Short exercise: Copy out the rows word for word, from the first one through the one containing "2019 | column 8: bold -> normal".

Records provided:
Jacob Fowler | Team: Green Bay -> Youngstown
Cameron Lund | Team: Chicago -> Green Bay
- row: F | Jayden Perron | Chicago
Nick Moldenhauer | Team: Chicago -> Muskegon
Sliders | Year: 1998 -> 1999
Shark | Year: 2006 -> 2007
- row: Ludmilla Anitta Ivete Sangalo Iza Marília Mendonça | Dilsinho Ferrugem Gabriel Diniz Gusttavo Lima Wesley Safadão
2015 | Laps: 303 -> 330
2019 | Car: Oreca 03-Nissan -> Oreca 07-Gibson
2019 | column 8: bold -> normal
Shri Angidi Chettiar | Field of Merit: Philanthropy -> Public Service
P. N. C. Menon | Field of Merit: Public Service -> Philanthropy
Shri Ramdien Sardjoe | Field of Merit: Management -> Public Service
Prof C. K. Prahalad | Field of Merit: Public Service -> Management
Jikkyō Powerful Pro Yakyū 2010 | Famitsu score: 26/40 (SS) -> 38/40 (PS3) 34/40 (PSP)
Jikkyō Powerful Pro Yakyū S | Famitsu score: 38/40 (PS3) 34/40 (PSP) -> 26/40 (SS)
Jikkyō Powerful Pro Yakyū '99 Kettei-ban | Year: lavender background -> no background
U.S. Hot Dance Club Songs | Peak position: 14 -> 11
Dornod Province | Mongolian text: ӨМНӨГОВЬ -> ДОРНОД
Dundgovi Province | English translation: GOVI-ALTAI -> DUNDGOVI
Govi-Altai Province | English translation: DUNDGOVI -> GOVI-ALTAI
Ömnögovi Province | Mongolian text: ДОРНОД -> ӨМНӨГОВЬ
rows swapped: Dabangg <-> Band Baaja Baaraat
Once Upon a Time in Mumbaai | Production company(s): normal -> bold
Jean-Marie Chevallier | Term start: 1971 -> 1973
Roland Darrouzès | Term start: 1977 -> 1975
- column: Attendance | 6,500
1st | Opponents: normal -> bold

Complete answer:
Jacob Fowler | Team: Green Bay -> Youngstown
Cameron Lund | Team: Chicago -> Green Bay
- row: F | Jayden Perron | Chicago
Nick Moldenhauer | Team: Chicago -> Muskegon
Sliders | Year: 1998 -> 1999
Shark | Year: 2006 -> 2007
- row: Ludmilla Anitta Ivete Sangalo Iza Marília Mendonça | Dilsinho Ferrugem Gabriel Diniz Gusttavo Lima Wesley Safadão
2015 | Laps: 303 -> 330
2019 | Car: Oreca 03-Nissan -> Oreca 07-Gibson
2019 | column 8: bold -> normal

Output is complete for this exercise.